El fraude y la corrupción han florecido después de las crisis humanitarias en la región, desde el huracán Mitch en América Central en 1998 hasta el terremoto de 2010 en Haití

Hay una gran razón por la cual este ha sido el caso: las emergencias sanitarias y los desastres naturales generalmente requieren una reducción de los controles y un aumento de la discreción de los responsables políticos para agilizar las decisiones de gasto.

Por ejemplo, un estudio reciente del Banco Mundial muestra cómo la ayuda extranjera puede terminar en las cuentas bancarias personales de los funcionarios del Gobierno en paraísos fiscales.
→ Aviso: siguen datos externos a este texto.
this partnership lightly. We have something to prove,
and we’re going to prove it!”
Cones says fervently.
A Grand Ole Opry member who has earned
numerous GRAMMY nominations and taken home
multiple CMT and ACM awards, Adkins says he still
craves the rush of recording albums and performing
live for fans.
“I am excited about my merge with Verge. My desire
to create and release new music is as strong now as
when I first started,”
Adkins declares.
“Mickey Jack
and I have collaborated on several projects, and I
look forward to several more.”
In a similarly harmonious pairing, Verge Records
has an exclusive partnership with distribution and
La corrupción y el fraude supuestamente consumieron una parte de los $ 13.500 millones donados o prestados a países afectados por el tsunami del océano Índico de 2004. La Oficina de Responsabilidad del Gobierno de los Estados Unidos (GAO) estimó que hasta el 16 por ciento de la ayuda gastada después del huracán Katrina se perdió en actividades inapropiadas. Y The Washington Post informó recientemente de graves acusaciones de corrupción relacionadas con el programa de reconstrucción de Puerto Rico.

Esto debería hacer sonar las alarmas en América Latina a medida que los gobiernos dan forma a su respuesta al coronavirus. El fraude y la corrupción han florecido después de las crisis humanitarias en la región, desde el huracán Mitch en América Central en 1998 hasta el terremoto de 2010 en Haití, y la respuesta al Niño en los Andes en 2017, destaca el artículo de Americas.
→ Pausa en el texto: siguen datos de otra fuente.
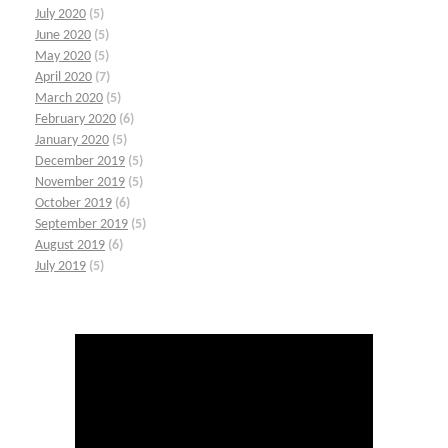
July 2020
(5)
June 2020
(5)
May 2020
(5)
April 2020
(7)
March 2020
(5)
February 2020
(6)
January 2020
(5)
December 2019
(5)
November 2019
(5)
October 2019
(6)
September 2019
(5)
August 2019
(6)
July 2019
(5)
Sin duda, la crisis del covid-19 seguirá planteando una prueba sin precedentes para todos los países latinoamericanos, y es probable que surjan más escándalos de corrupción en toda la región. Sin embargo, la pandemia también puede crear una oportunidad para enfocarse nuevamente en prácticas y políticas que realmente marcan la diferencia en la lucha contra la corrupción.
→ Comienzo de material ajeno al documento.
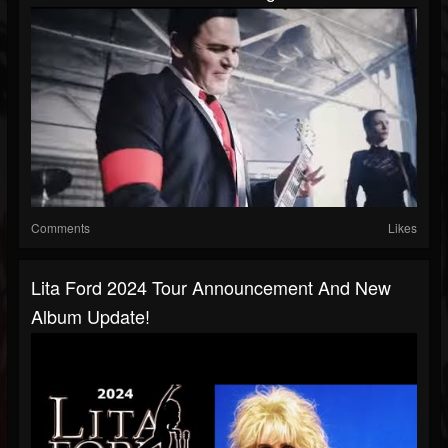
Comments
Likes
Lita Ford 2024 Tour Announcement And New
Album Update!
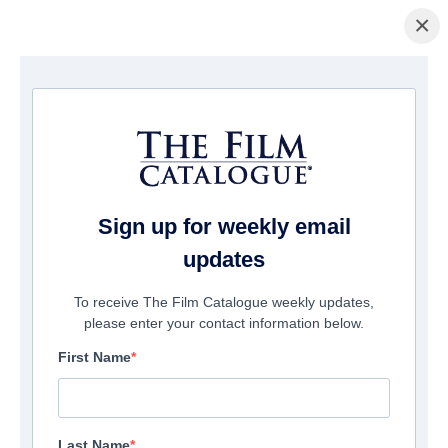
×
Home
/
Films
/ Whacked! Where Are They Now?
Sign up for weekly email
updates
To receive The Film Catalogue weekly updates,
please enter your contact information below.
First Name
Last Name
“La corrupción es un problema cultural, social y político, pero las culturas, las sociedades y la política pueden cambiar y evolucionar. La pregunta clave es cómo podemos avanzar, y la respuesta es bien conocida: a través de reformas institucionales que cambian la forma en que funcionan el gobierno, las empresas y la sociedad civi”, señala Simon, y concluye: “Si mejoramos las capacidades de los países para detectar, castigar y prevenir la corrupción, no podremos terminar con la corrupción para siempre, pero reduciremos las consecuencias económicas, políticas y de derechos humanos del problema”.